(Text extracted from each page)
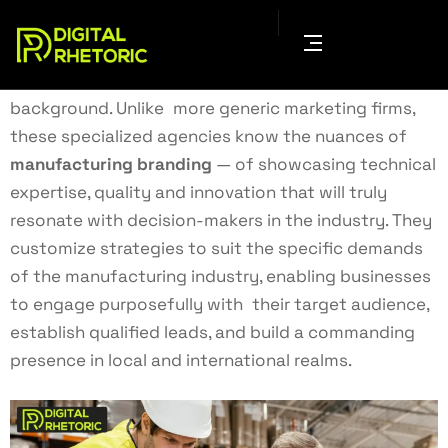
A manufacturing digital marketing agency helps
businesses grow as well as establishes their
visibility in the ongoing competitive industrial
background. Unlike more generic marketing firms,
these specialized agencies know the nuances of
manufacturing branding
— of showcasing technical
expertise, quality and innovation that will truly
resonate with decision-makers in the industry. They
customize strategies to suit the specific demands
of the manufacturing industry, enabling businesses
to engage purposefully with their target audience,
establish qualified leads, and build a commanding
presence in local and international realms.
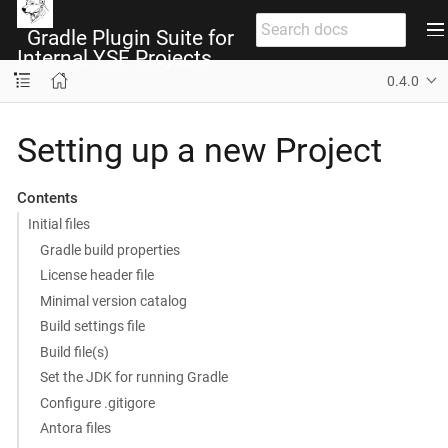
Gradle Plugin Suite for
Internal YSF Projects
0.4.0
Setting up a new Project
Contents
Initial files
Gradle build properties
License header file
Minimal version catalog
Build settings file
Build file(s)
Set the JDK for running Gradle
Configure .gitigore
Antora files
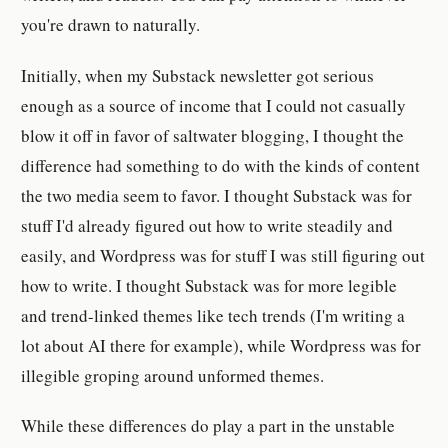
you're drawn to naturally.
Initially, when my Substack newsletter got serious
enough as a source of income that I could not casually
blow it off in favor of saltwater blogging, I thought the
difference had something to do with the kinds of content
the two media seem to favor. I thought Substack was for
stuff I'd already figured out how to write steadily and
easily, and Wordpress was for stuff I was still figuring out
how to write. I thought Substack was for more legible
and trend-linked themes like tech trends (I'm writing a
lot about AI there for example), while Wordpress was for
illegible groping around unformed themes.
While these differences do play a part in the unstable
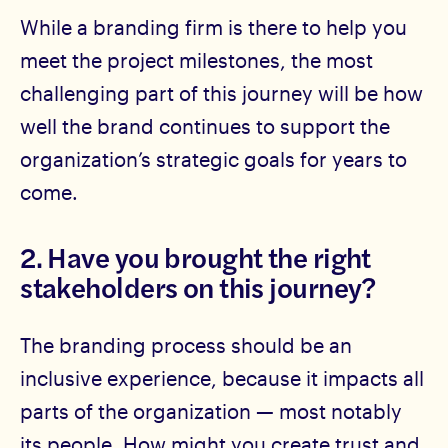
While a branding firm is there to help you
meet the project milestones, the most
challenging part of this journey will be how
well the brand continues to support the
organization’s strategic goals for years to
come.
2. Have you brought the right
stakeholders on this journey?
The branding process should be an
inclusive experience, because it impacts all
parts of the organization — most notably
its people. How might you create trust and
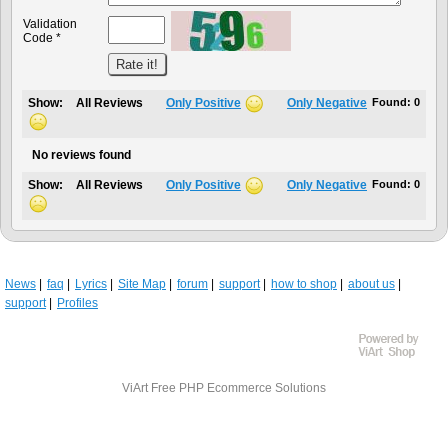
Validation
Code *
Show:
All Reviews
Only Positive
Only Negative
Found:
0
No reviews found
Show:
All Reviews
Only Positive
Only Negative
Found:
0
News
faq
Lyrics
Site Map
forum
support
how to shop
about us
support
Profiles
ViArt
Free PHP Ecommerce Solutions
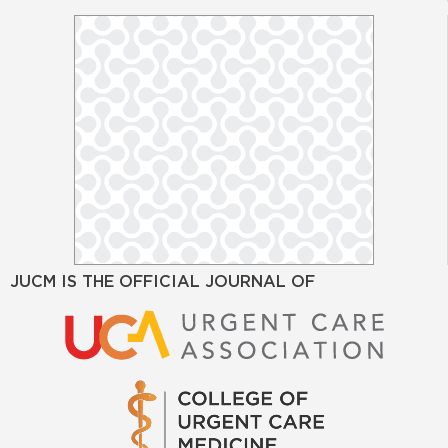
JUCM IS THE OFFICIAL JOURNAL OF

Job:
Can you give the entries from the line containing "Gradle Plugin Suite for" through the line containing "While these differences", inclusive, as a JSON list of strings with one string per line, leaving out blank lines and the pictures?

Answer box:
[
  "Gradle Plugin Suite for",
  "Internal YSF Projects",
  "0.4.0",
  "Setting up a new Project",
  "Contents",
  "Initial files",
  "Gradle build properties",
  "License header file",
  "Minimal version catalog",
  "Build settings file",
  "Build file(s)",
  "Set the JDK for running Gradle",
  "Configure .gitigore",
  "Antora files",
  "you're drawn to naturally.",
  "Initially, when my Substack newsletter got serious",
  "enough as a source of income that I could not casually",
  "blow it off in favor of saltwater blogging, I thought the",
  "difference had something to do with the kinds of content",
  "the two media seem to favor. I thought Substack was for",
  "stuff I'd already figured out how to write steadily and",
  "easily, and Wordpress was for stuff I was still figuring out",
  "how to write. I thought Substack was for more legible",
  "and trend-linked themes like tech trends (I'm writing a",
  "lot about AI there for example), while Wordpress was for",
  "illegible groping around unformed themes.",
  "While these differences do play a part in the unstable"
]